STATED PROBLEM 1: Please echo the Doug Walters article word for word between "Doug Walters was" and "to defeat Walters.", inclusive.
STATED PROBLEM 2: According to the Doug Walters article, what score did Greg Chappell make before he was out right on lunch in Port-of-Spain?
STATED PROBLEM 3: List each person named with both a first name and a surname in the three paragraphs of the Doug Walters article.

PASSAGE PROVIDED:
A touch of Bradman

Hundred in a session? Easy peasy for Doug Walters

Ashley Mallett
Ashley Mallett
Doug Walters: a batting genius  •  PA Photos

Doug Walters: a batting genius  •  PA Photos

Doug Walters was more than a fabulous batsman of the 1970s. There was a touch of genius about him.
He played a number of Bradman-like innings. He was one of the best players of offspin I have seen. In Port-of-Spain in March 1973, Doug belted 112, getting his century in the middle session when he took Lance Gibbs apart on a turning wicket. His bat came at you on an angle, and the more the ball turned the more it was likely to find the middle. Even Erapalli Prasanna, arguably the best offie of them all, struggled to defeat Walters.
In Port-of-Spain, Greg Chappell had departed for 56 right on lunch, with Walters to come in next. Then against England at the WACA in December 1974, Chappell was dismissed just before tea and as they passed in the field, Greg said: "Douglas, this time I've given you a bit of a sighter."

GIVEN DATA:
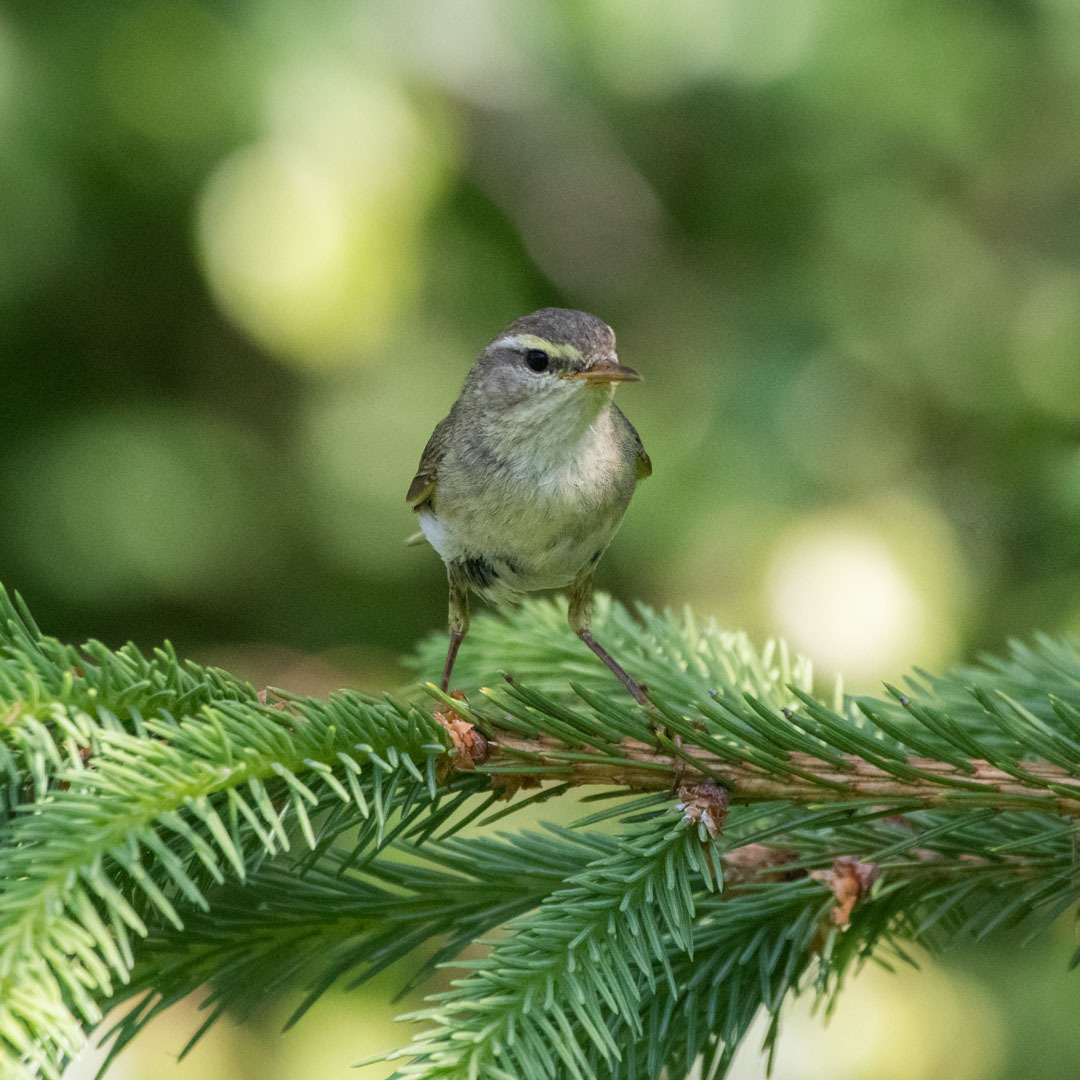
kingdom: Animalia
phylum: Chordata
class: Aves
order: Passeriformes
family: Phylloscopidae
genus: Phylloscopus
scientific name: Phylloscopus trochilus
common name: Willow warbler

---

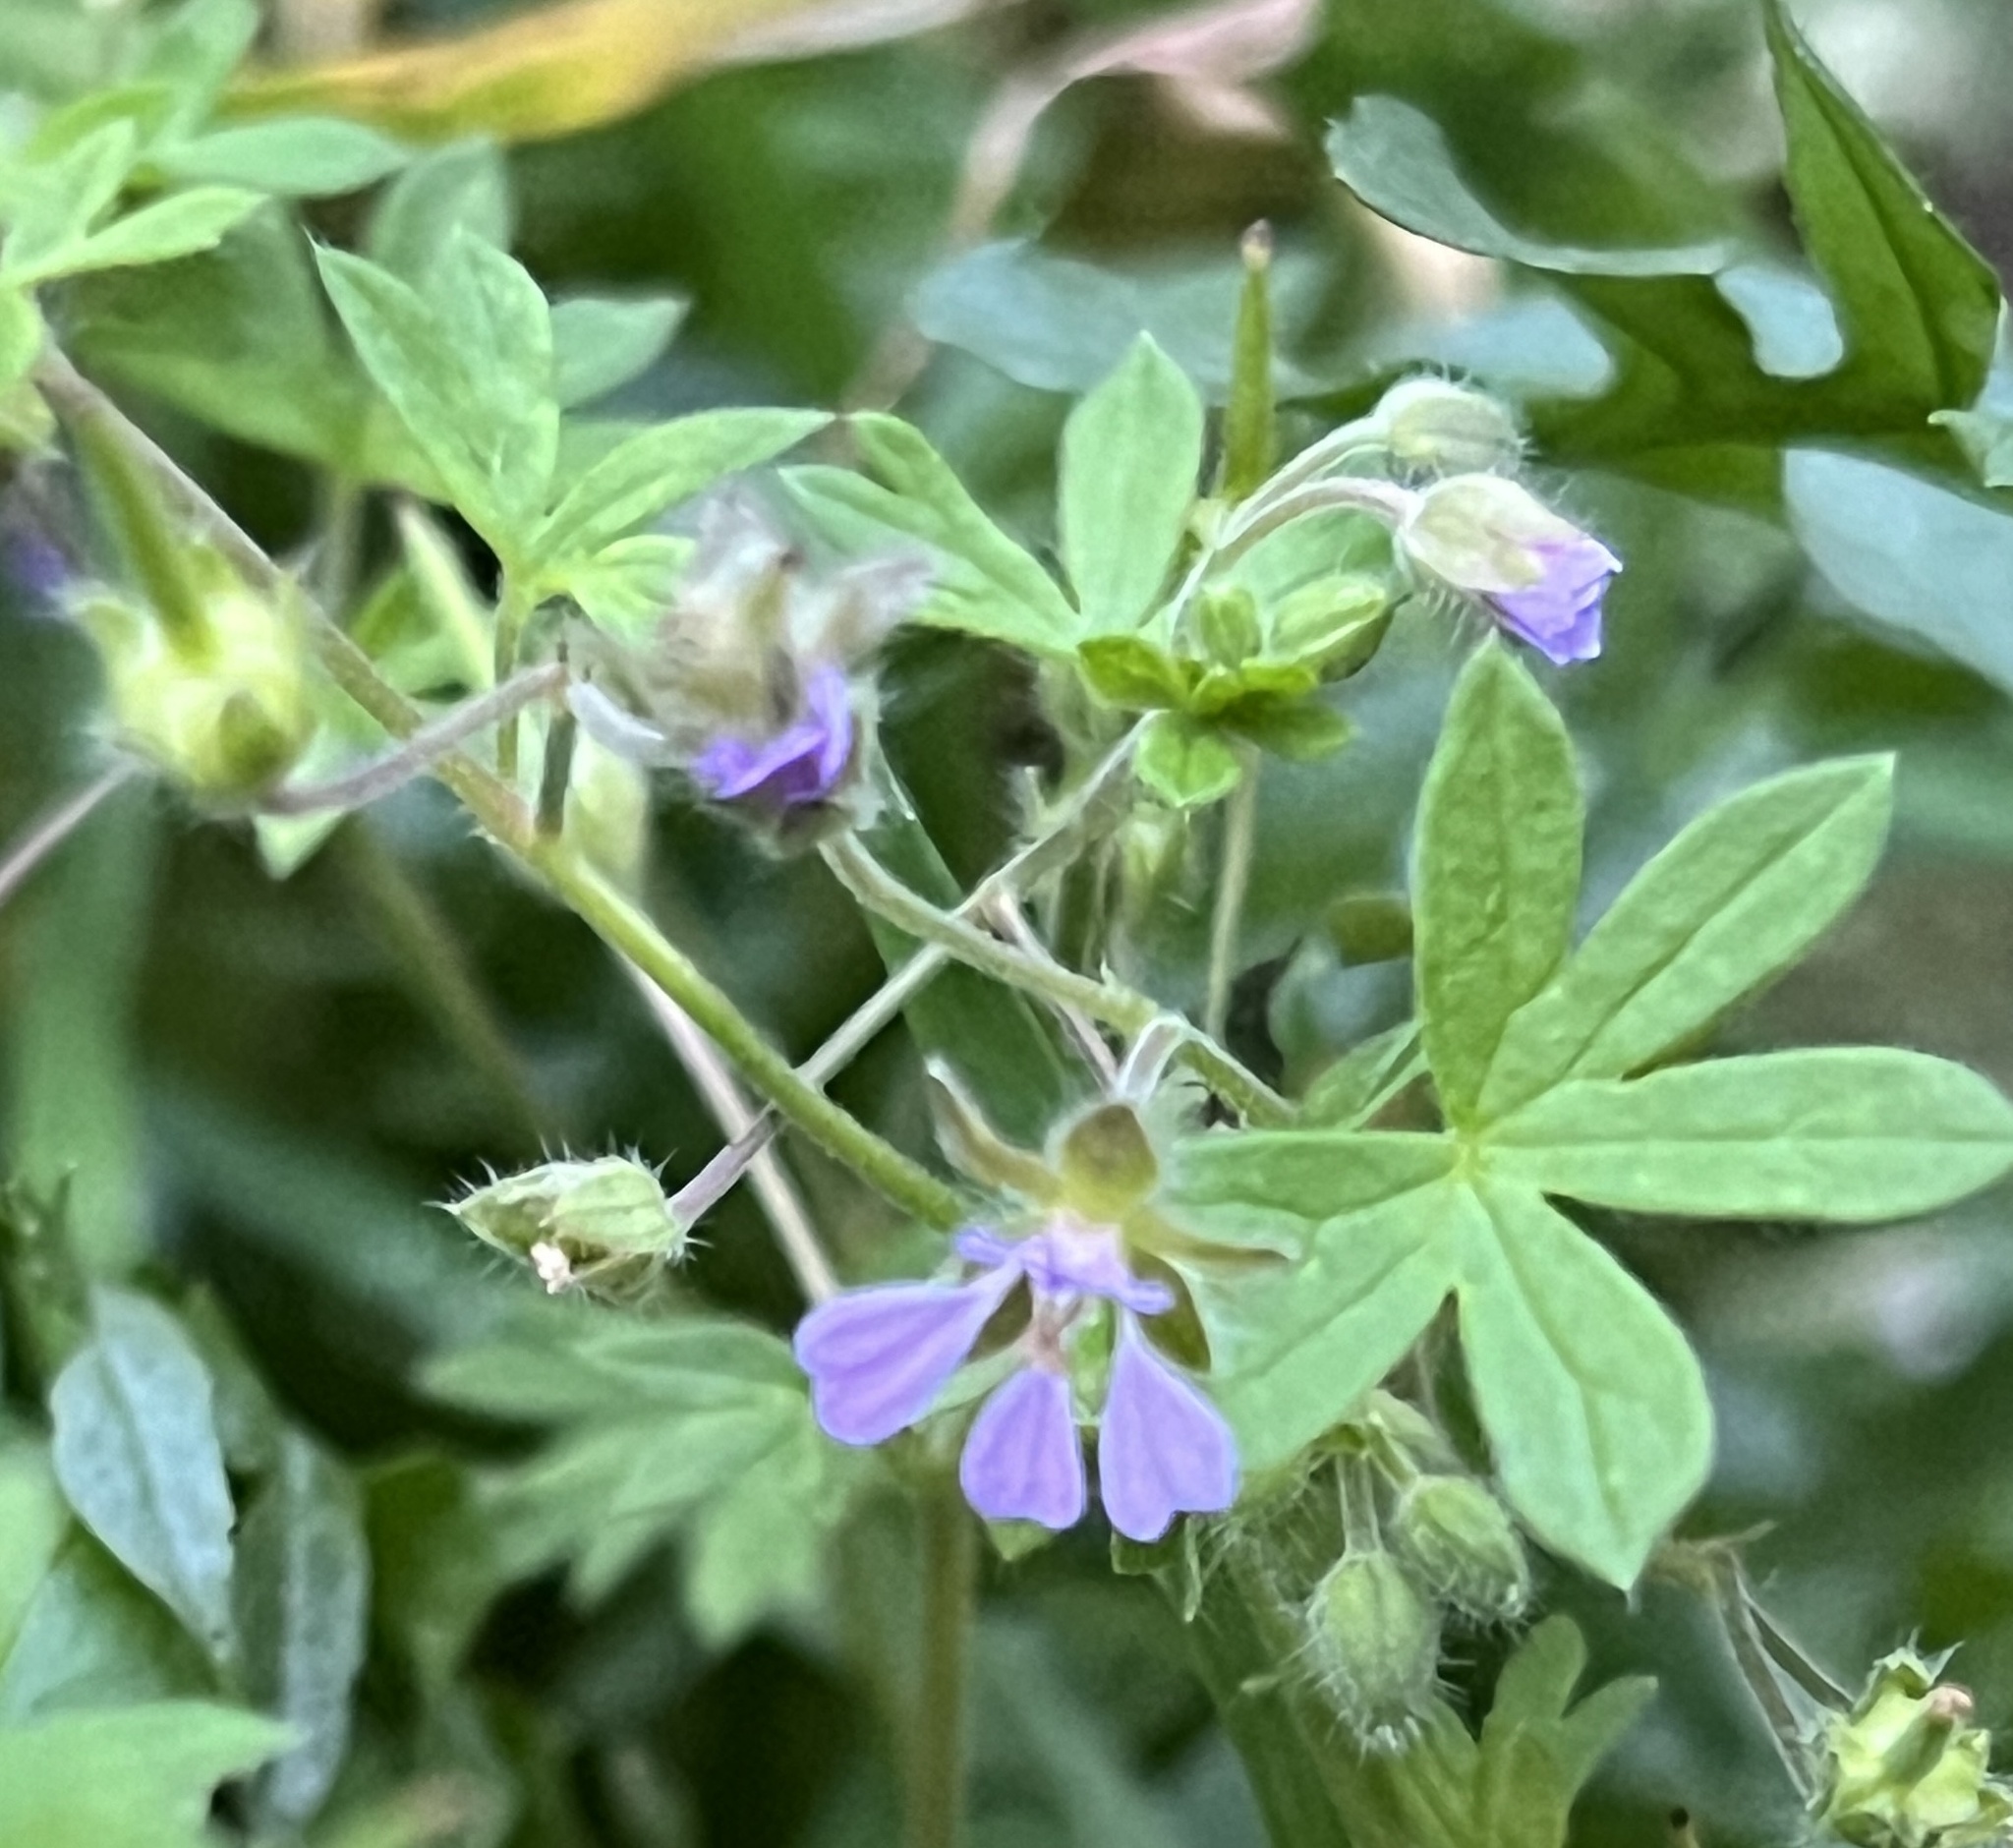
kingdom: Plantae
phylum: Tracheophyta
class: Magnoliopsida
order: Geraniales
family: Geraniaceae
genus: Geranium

* * *

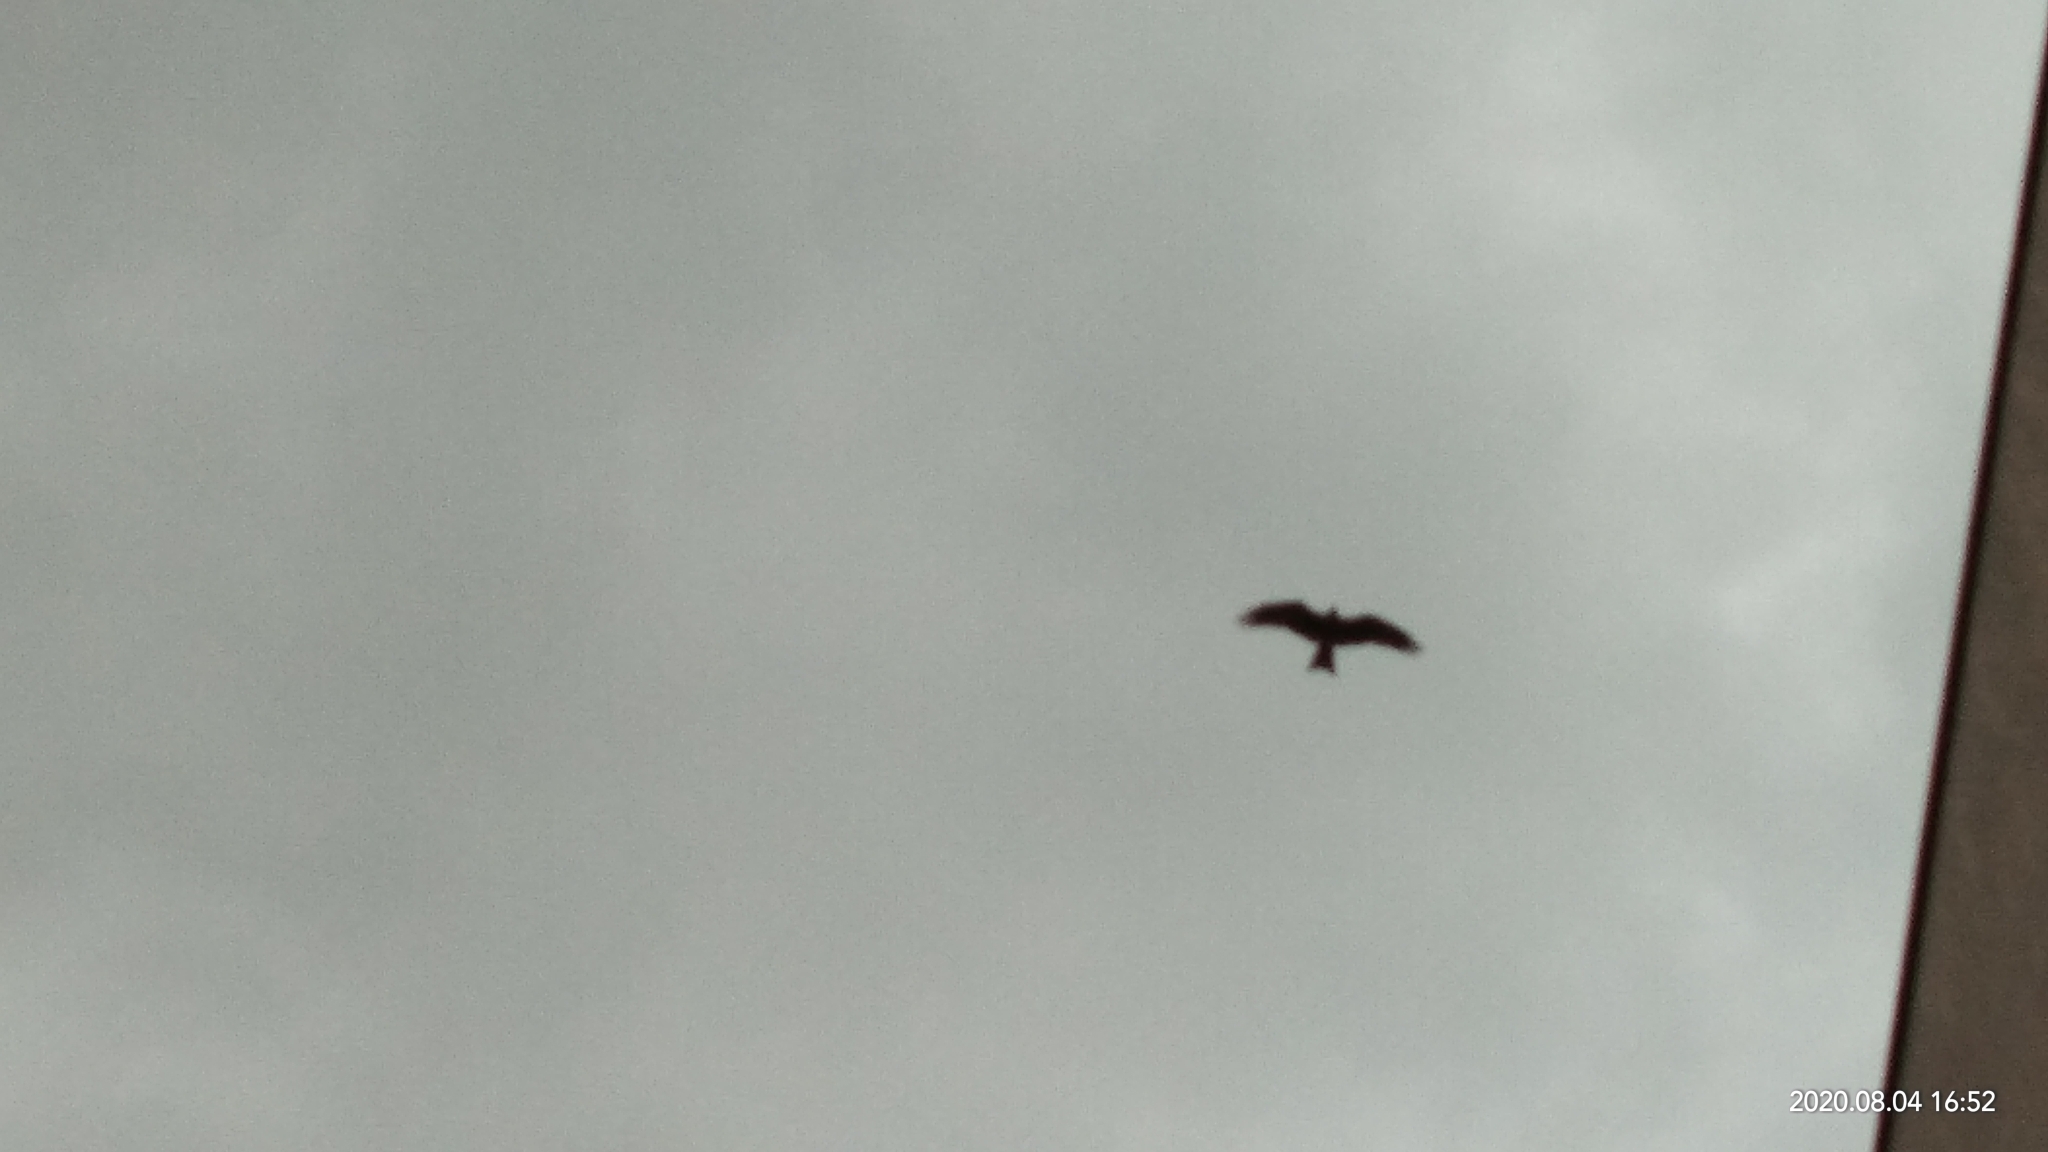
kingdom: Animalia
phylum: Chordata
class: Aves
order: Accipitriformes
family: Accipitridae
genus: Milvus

EXERCISE SOLUTION 1:
Doug Walters was more than a fabulous batsman of the 1970s. There was a touch of genius about him.
He played a number of Bradman-like innings. He was one of the best players of offspin I have seen. In Port-of-Spain in March 1973, Doug belted 112, getting his century in the middle session when he took Lance Gibbs apart on a turning wicket. His bat came at you on an angle, and the more the ball turned the more it was likely to find the middle. Even Erapalli Prasanna, arguably the best offie of them all, struggled to defeat Walters.

EXERCISE SOLUTION 2: 56

EXERCISE SOLUTION 3: Doug Walters, Lance Gibbs, Erapalli Prasanna, Greg Chappell